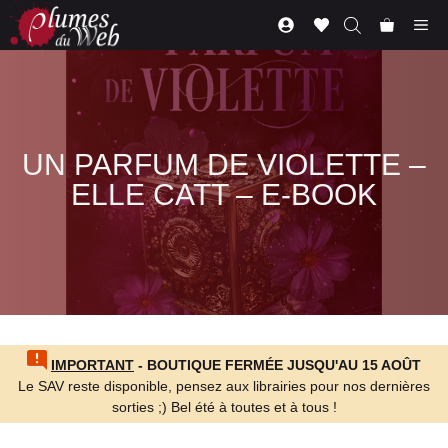
Aller
Me
au
contenu
UN PARFUM DE VIOLETTE –
ELLE CATT – E-BOOK
IMPORTANT
- BOUTIQUE FERMÉE JUSQU'AU 15 AOÛT
Le SAV reste disponible, pensez aux librairies pour nos dernières
sorties ;) Bel été à toutes et à tous !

■ **YOUR OBJECTIVE**
Exclude the pictures and repeat every other part of the records word for word.

■ **RESULT BELOW**
Aller
Me
au
contenu
UN PARFUM DE VIOLETTE –
ELLE CATT – E-BOOK
IMPORTANT
- BOUTIQUE FERMÉE JUSQU'AU 15 AOÛT
Le SAV reste disponible, pensez aux librairies pour nos dernières
sorties ;) Bel été à toutes et à tous !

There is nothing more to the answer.